> [Exercise]
Quote the Dynatrace Go metrics overview below in full, word for word.

:: Selected passage

Dynatrace OneAgent tracks numerous Go-related metrics.
The Go metrics and Go HTTP metrics tabs on the process overview page contain the most important Go-specific and HTTP metics. The Go managed memory, Heap details, and Scheduling tabs—all accessible via the Further details tab—bring even more valuable insights into your Go-based application performance.
The Go metrics tab provides an overview of the following important Golang metrics:
- Suspension: The Go garbage collector percentage share compared to the overall application CPU time.
- Runtime heap: The amount of memory used or committed to the Go heap as well as Go garbage collection times.
- Goroutines: The number of Goroutines instantiated by the application and Go runtime infrastructure.
On the Go HTTP metrics tab, you can explore the following HTTP metrics:
- Total requests: The number of all requests representing the overall traffic flow.
- Number of HTTP 5xx responses: The number of responses that indicate repeatedly crashing apps or response issues from applications.
- Number of HTTP bad gateways: The number of responses that indicate invalid service responses produced by an application.

::::
:: Supplied records

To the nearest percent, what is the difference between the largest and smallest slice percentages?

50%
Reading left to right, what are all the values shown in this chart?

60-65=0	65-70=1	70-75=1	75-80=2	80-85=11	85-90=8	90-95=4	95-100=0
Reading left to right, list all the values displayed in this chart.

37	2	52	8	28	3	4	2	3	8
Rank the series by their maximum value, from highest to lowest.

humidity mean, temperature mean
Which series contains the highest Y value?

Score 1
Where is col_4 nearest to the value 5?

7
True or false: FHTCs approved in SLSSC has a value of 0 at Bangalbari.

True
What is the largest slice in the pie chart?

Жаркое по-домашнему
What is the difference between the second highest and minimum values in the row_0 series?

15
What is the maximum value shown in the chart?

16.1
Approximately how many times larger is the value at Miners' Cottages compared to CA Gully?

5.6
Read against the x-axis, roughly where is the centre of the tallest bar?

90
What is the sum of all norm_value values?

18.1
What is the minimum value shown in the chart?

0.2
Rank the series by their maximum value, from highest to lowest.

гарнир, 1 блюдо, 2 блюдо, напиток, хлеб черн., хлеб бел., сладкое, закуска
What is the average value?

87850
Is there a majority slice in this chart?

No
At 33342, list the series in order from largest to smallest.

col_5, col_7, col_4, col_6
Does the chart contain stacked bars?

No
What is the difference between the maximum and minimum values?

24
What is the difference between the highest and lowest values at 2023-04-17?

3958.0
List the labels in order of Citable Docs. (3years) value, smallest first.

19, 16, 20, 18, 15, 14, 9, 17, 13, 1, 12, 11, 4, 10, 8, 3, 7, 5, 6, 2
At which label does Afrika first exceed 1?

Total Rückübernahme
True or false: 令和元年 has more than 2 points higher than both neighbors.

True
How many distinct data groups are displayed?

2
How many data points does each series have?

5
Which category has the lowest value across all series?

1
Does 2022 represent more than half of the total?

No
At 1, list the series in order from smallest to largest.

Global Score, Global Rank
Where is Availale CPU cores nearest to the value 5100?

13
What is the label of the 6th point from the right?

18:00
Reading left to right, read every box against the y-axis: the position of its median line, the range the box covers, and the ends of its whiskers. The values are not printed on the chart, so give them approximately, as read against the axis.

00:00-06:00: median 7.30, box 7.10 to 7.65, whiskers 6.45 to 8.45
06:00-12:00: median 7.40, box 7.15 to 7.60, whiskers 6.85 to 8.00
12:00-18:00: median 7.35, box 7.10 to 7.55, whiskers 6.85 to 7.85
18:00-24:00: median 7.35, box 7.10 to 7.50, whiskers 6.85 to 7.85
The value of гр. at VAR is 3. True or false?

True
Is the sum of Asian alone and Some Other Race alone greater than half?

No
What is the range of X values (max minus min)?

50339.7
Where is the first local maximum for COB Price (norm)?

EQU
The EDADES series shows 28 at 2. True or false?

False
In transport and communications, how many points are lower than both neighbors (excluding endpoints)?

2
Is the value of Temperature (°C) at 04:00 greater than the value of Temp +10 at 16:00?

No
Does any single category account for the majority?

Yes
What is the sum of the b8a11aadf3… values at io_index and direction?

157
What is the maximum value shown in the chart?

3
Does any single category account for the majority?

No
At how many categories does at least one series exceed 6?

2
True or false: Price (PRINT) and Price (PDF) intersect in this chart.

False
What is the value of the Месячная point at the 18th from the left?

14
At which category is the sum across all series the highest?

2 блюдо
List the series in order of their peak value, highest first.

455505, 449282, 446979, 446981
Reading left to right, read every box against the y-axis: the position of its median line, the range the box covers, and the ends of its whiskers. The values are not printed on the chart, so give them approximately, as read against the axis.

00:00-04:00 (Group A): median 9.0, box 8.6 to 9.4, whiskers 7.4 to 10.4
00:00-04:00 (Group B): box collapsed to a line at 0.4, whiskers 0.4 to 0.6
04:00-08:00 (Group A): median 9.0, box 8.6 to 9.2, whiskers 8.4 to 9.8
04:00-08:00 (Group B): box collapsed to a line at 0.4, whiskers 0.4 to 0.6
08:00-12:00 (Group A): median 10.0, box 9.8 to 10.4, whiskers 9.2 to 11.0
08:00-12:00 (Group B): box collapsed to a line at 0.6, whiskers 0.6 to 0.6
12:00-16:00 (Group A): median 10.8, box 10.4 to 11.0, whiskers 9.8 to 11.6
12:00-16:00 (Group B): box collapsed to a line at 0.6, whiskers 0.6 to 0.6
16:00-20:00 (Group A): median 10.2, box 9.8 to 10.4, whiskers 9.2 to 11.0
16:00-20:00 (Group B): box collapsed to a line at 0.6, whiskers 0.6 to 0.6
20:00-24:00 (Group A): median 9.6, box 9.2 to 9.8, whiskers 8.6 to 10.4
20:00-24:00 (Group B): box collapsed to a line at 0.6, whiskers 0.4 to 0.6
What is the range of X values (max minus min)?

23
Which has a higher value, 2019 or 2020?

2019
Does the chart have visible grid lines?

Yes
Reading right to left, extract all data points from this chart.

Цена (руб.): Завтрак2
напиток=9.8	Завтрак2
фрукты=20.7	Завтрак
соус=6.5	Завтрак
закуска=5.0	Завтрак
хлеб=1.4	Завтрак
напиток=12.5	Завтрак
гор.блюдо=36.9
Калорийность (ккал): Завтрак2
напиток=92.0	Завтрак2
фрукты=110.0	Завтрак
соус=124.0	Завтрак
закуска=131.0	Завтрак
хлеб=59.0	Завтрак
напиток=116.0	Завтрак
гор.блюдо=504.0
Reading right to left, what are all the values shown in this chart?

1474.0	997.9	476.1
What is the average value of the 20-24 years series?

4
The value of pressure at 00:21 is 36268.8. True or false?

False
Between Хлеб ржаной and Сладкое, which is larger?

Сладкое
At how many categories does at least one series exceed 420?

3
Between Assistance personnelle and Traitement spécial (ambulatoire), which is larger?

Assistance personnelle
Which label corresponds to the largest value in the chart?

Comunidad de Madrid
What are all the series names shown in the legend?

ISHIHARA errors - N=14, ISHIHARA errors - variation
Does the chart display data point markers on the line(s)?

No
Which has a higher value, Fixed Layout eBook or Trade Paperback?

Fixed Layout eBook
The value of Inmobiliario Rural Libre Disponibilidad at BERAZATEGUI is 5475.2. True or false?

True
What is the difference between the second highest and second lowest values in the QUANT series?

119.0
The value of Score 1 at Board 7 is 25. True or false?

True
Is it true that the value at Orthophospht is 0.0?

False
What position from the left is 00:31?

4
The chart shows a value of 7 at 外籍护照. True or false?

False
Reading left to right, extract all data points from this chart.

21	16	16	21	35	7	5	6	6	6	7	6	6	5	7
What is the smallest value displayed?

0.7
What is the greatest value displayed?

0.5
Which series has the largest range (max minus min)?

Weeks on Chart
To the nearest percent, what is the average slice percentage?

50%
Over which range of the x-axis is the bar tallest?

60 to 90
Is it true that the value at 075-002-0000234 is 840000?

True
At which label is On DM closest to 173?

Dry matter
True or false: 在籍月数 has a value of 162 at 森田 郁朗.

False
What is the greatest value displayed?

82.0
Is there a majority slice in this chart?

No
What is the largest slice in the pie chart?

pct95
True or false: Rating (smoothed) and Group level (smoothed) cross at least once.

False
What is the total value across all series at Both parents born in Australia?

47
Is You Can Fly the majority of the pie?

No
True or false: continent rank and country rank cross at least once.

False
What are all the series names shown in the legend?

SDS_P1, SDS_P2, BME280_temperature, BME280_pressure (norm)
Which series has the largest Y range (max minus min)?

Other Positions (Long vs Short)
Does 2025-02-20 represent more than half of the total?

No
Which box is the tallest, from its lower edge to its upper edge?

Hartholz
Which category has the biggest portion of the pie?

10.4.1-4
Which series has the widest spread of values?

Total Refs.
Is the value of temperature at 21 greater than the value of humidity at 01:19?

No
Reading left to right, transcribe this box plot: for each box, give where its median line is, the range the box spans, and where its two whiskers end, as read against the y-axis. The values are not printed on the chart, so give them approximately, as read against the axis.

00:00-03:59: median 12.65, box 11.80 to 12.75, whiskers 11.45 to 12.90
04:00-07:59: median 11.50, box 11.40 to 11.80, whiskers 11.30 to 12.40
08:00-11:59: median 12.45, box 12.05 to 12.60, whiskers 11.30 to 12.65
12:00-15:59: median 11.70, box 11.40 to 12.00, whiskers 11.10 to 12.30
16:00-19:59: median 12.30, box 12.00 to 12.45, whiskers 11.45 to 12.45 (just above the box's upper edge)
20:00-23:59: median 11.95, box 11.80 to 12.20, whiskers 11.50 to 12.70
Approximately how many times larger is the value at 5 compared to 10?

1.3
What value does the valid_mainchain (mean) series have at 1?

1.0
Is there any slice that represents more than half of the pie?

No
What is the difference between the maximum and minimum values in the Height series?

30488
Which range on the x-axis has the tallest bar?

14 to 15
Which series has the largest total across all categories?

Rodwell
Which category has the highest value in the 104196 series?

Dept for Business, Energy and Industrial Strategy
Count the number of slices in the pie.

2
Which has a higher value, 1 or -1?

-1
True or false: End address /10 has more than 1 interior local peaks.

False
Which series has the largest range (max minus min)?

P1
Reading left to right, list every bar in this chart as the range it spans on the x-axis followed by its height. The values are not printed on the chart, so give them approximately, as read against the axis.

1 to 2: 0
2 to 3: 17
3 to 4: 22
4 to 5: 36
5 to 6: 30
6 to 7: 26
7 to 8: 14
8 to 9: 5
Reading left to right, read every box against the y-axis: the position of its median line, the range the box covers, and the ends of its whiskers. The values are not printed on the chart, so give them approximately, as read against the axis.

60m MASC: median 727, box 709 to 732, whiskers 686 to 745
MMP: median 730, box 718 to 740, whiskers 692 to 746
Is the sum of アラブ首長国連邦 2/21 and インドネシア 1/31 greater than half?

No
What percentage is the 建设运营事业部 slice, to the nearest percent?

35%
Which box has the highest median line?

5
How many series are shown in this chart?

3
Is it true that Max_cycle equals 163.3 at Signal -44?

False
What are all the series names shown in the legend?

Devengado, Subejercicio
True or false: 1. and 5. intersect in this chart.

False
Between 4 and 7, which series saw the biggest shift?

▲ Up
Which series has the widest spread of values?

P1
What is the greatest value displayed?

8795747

::::

> [Answer]
Dynatrace OneAgent tracks numerous Go-related metrics.
The Go metrics and Go HTTP metrics tabs on the process overview page contain the most important Go-specific and HTTP metics. The Go managed memory, Heap details, and Scheduling tabs—all accessible via the Further details tab—bring even more valuable insights into your Go-based application performance.
The Go metrics tab provides an overview of the following important Golang metrics:
- Suspension: The Go garbage collector percentage share compared to the overall application CPU time.
- Runtime heap: The amount of memory used or committed to the Go heap as well as Go garbage collection times.
- Goroutines: The number of Goroutines instantiated by the application and Go runtime infrastructure.
On the Go HTTP metrics tab, you can explore the following HTTP metrics:
- Total requests: The number of all requests representing the overall traffic flow.
- Number of HTTP 5xx responses: The number of responses that indicate repeatedly crashing apps or response issues from applications.
- Number of HTTP bad gateways: The number of responses that indicate invalid service responses produced by an application.